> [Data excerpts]
━━━━

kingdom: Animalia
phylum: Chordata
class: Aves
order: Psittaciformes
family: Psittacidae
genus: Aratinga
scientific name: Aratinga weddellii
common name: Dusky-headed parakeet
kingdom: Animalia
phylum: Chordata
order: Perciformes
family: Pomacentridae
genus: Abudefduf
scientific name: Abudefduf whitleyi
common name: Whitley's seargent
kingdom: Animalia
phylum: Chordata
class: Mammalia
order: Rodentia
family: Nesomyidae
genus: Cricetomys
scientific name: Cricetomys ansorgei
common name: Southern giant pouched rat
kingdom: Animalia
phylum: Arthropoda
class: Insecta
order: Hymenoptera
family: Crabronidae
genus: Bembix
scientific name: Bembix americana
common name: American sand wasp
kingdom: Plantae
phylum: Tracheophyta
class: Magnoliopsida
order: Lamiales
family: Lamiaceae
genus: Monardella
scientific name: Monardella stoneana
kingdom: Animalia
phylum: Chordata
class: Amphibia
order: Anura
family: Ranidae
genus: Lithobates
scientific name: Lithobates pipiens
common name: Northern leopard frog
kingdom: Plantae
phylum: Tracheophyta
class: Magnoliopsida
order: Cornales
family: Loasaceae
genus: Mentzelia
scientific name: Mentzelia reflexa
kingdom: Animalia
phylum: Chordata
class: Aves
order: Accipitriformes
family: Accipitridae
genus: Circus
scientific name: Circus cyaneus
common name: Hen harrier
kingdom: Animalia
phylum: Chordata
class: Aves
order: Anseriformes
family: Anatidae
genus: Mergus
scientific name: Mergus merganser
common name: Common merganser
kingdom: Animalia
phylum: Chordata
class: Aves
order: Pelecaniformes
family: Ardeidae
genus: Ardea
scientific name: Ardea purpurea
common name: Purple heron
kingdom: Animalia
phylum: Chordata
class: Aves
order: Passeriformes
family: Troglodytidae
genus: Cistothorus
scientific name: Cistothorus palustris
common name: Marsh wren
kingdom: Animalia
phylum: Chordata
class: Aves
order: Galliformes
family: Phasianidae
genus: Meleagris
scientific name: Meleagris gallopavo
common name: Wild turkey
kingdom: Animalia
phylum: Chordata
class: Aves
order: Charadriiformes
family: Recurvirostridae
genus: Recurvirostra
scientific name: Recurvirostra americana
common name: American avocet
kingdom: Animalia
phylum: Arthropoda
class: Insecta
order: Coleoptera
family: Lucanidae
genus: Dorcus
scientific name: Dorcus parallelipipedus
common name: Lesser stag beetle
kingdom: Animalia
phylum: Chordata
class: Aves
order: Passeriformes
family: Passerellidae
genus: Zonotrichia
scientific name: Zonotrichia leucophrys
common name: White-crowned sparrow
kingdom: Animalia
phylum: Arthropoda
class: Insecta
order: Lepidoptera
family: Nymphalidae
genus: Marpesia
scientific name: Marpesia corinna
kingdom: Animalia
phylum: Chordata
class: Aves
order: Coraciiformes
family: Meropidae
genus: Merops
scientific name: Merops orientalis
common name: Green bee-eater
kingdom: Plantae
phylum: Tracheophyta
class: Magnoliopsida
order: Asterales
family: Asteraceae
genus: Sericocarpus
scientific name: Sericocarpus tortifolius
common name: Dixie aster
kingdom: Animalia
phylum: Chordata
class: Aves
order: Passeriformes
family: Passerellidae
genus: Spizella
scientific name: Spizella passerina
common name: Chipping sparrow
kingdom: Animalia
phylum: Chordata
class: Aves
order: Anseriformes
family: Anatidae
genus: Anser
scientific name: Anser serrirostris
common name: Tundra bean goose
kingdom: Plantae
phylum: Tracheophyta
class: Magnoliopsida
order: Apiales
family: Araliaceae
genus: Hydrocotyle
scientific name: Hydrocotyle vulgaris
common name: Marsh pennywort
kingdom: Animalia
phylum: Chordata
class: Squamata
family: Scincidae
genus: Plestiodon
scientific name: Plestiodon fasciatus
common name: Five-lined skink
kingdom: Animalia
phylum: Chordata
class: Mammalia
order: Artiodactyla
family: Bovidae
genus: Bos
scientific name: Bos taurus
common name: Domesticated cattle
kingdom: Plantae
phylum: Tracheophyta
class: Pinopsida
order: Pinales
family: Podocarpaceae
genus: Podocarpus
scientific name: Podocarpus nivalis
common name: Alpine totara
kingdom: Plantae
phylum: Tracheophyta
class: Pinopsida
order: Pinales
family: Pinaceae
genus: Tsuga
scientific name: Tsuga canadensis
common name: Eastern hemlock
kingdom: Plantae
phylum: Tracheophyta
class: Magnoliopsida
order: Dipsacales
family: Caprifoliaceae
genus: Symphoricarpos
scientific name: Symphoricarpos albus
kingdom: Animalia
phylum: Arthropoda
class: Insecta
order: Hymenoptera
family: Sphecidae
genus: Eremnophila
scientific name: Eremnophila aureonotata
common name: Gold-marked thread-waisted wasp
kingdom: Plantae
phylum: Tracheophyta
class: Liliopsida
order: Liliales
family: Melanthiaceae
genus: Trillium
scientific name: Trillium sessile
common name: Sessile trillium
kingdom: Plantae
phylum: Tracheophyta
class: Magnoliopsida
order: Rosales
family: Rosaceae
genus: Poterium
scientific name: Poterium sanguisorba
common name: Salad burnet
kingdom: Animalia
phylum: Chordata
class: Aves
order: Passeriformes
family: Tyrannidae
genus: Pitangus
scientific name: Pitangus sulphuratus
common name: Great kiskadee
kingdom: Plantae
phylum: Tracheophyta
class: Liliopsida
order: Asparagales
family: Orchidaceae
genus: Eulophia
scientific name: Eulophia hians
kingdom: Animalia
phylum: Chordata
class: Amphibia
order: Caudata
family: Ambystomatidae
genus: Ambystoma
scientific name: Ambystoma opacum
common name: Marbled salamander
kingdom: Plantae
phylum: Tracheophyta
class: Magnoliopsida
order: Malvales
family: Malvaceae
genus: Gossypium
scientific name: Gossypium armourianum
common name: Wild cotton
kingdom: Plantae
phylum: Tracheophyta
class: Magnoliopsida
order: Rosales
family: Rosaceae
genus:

━━━━

> [REQUIREMENT] Rewrite all of the entries above, renaming each "scientific name" to "binomial name" and leaving everything else as it is.

> [TASK SOLUTION]
kingdom: Animalia
phylum: Chordata
class: Aves
order: Psittaciformes
family: Psittacidae
genus: Aratinga
binomial name: Aratinga weddellii
common name: Dusky-headed parakeet
kingdom: Animalia
phylum: Chordata
order: Perciformes
family: Pomacentridae
genus: Abudefduf
binomial name: Abudefduf whitleyi
common name: Whitley's seargent
kingdom: Animalia
phylum: Chordata
class: Mammalia
order: Rodentia
family: Nesomyidae
genus: Cricetomys
binomial name: Cricetomys ansorgei
common name: Southern giant pouched rat
kingdom: Animalia
phylum: Arthropoda
class: Insecta
order: Hymenoptera
family: Crabronidae
genus: Bembix
binomial name: Bembix americana
common name: American sand wasp
kingdom: Plantae
phylum: Tracheophyta
class: Magnoliopsida
order: Lamiales
family: Lamiaceae
genus: Monardella
binomial name: Monardella stoneana
kingdom: Animalia
phylum: Chordata
class: Amphibia
order: Anura
family: Ranidae
genus: Lithobates
binomial name: Lithobates pipiens
common name: Northern leopard frog
kingdom: Plantae
phylum: Tracheophyta
class: Magnoliopsida
order: Cornales
family: Loasaceae
genus: Mentzelia
binomial name: Mentzelia reflexa
kingdom: Animalia
phylum: Chordata
class: Aves
order: Accipitriformes
family: Accipitridae
genus: Circus
binomial name: Circus cyaneus
common name: Hen harrier
kingdom: Animalia
phylum: Chordata
class: Aves
order: Anseriformes
family: Anatidae
genus: Mergus
binomial name: Mergus merganser
common name: Common merganser
kingdom: Animalia
phylum: Chordata
class: Aves
order: Pelecaniformes
family: Ardeidae
genus: Ardea
binomial name: Ardea purpurea
common name: Purple heron
kingdom: Animalia
phylum: Chordata
class: Aves
order: Passeriformes
family: Troglodytidae
genus: Cistothorus
binomial name: Cistothorus palustris
common name: Marsh wren
kingdom: Animalia
phylum: Chordata
class: Aves
order: Galliformes
family: Phasianidae
genus: Meleagris
binomial name: Meleagris gallopavo
common name: Wild turkey
kingdom: Animalia
phylum: Chordata
class: Aves
order: Charadriiformes
family: Recurvirostridae
genus: Recurvirostra
binomial name: Recurvirostra americana
common name: American avocet
kingdom: Animalia
phylum: Arthropoda
class: Insecta
order: Coleoptera
family: Lucanidae
genus: Dorcus
binomial name: Dorcus parallelipipedus
common name: Lesser stag beetle
kingdom: Animalia
phylum: Chordata
class: Aves
order: Passeriformes
family: Passerellidae
genus: Zonotrichia
binomial name: Zonotrichia leucophrys
common name: White-crowned sparrow
kingdom: Animalia
phylum: Arthropoda
class: Insecta
order: Lepidoptera
family: Nymphalidae
genus: Marpesia
binomial name: Marpesia corinna
kingdom: Animalia
phylum: Chordata
class: Aves
order: Coraciiformes
family: Meropidae
genus: Merops
binomial name: Merops orientalis
common name: Green bee-eater
kingdom: Plantae
phylum: Tracheophyta
class: Magnoliopsida
order: Asterales
family: Asteraceae
genus: Sericocarpus
binomial name: Sericocarpus tortifolius
common name: Dixie aster
kingdom: Animalia
phylum: Chordata
class: Aves
order: Passeriformes
family: Passerellidae
genus: Spizella
binomial name: Spizella passerina
common name: Chipping sparrow
kingdom: Animalia
phylum: Chordata
class: Aves
order: Anseriformes
family: Anatidae
genus: Anser
binomial name: Anser serrirostris
common name: Tundra bean goose
kingdom: Plantae
phylum: Tracheophyta
class: Magnoliopsida
order: Apiales
family: Araliaceae
genus: Hydrocotyle
binomial name: Hydrocotyle vulgaris
common name: Marsh pennywort
kingdom: Animalia
phylum: Chordata
class: Squamata
family: Scincidae
genus: Plestiodon
binomial name: Plestiodon fasciatus
common name: Five-lined skink
kingdom: Animalia
phylum: Chordata
class: Mammalia
order: Artiodactyla
family: Bovidae
genus: Bos
binomial name: Bos taurus
common name: Domesticated cattle
kingdom: Plantae
phylum: Tracheophyta
class: Pinopsida
order: Pinales
family: Podocarpaceae
genus: Podocarpus
binomial name: Podocarpus nivalis
common name: Alpine totara
kingdom: Plantae
phylum: Tracheophyta
class: Pinopsida
order: Pinales
family: Pinaceae
genus: Tsuga
binomial name: Tsuga canadensis
common name: Eastern hemlock
kingdom: Plantae
phylum: Tracheophyta
class: Magnoliopsida
order: Dipsacales
family: Caprifoliaceae
genus: Symphoricarpos
binomial name: Symphoricarpos albus
kingdom: Animalia
phylum: Arthropoda
class: Insecta
order: Hymenoptera
family: Sphecidae
genus: Eremnophila
binomial name: Eremnophila aureonotata
common name: Gold-marked thread-waisted wasp
kingdom: Plantae
phylum: Tracheophyta
class: Liliopsida
order: Liliales
family: Melanthiaceae
genus: Trillium
binomial name: Trillium sessile
common name: Sessile trillium
kingdom: Plantae
phylum: Tracheophyta
class: Magnoliopsida
order: Rosales
family: Rosaceae
genus: Poterium
binomial name: Poterium sanguisorba
common name: Salad burnet
kingdom: Animalia
phylum: Chordata
class: Aves
order: Passeriformes
family: Tyrannidae
genus: Pitangus
binomial name: Pitangus sulphuratus
common name: Great kiskadee
kingdom: Plantae
phylum: Tracheophyta
class: Liliopsida
order: Asparagales
family: Orchidaceae
genus: Eulophia
binomial name: Eulophia hians
kingdom: Animalia
phylum: Chordata
class: Amphibia
order: Caudata
family: Ambystomatidae
genus: Ambystoma
binomial name: Ambystoma opacum
common name: Marbled salamander
kingdom: Plantae
phylum: Tracheophyta
class: Magnoliopsida
order: Malvales
family: Malvaceae
genus: Gossypium
binomial name: Gossypium armourianum
common name: Wild cotton
kingdom: Plantae
phylum: Tracheophyta
class: Magnoliopsida
order: Rosales
family: Rosaceae
genus:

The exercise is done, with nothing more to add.